**SOURCE MATERIAL:**
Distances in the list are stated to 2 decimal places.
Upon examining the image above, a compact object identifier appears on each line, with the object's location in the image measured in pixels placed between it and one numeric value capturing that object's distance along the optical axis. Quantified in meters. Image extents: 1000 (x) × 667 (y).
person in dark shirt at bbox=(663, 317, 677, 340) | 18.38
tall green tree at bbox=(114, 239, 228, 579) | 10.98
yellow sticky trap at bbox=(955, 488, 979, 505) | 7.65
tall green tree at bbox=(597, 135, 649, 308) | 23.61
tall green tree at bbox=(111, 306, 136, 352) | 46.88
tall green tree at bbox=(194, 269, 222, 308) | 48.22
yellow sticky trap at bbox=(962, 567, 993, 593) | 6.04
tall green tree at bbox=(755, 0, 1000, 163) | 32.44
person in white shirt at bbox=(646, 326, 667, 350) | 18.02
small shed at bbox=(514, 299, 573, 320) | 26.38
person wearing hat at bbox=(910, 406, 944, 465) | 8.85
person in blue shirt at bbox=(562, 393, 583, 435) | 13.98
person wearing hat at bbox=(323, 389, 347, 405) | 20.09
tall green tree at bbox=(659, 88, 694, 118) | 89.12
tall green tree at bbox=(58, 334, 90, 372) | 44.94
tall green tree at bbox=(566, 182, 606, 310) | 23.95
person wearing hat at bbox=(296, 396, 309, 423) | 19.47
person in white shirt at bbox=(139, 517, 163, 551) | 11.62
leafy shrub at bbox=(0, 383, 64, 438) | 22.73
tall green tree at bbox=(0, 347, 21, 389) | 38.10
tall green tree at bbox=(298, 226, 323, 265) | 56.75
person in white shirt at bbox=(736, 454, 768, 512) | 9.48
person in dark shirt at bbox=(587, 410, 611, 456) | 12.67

...

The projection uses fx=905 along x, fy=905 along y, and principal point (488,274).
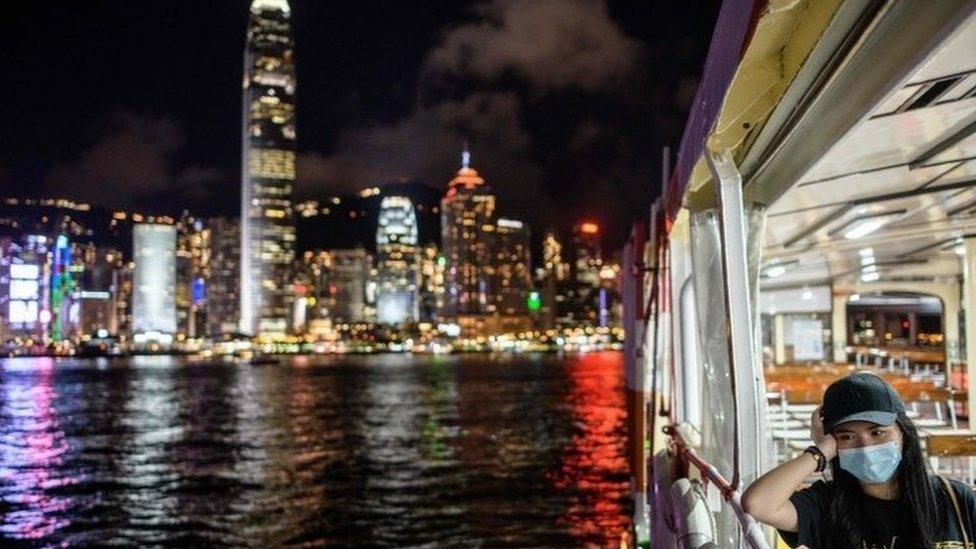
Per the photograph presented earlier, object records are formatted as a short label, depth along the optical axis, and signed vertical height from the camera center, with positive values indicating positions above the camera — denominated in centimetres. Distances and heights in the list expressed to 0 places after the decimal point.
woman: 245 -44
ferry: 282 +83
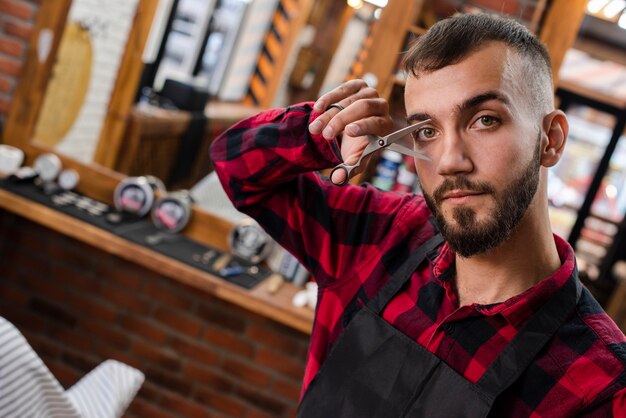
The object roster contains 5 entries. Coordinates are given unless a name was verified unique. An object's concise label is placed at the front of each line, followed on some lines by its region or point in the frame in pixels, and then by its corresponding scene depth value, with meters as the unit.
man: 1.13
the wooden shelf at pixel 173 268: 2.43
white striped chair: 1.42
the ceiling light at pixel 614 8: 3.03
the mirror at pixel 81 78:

**EXERCISE PROMPT:** Looking back over the data above, restate word for word the lines that begin at the line with "person in white shirt at bbox=(139, 517, 163, 551)" and end at the line with "person in dark shirt at bbox=(587, 410, 611, 456)", inclusive.

**RESPONSE AREA:**
person in white shirt at bbox=(139, 517, 163, 551) | 11.62
leafy shrub at bbox=(0, 383, 64, 438) | 22.73
tall green tree at bbox=(0, 347, 21, 389) | 38.10
tall green tree at bbox=(298, 226, 323, 265) | 56.75
person in white shirt at bbox=(736, 454, 768, 512) | 9.48
person in dark shirt at bbox=(587, 410, 611, 456) | 12.67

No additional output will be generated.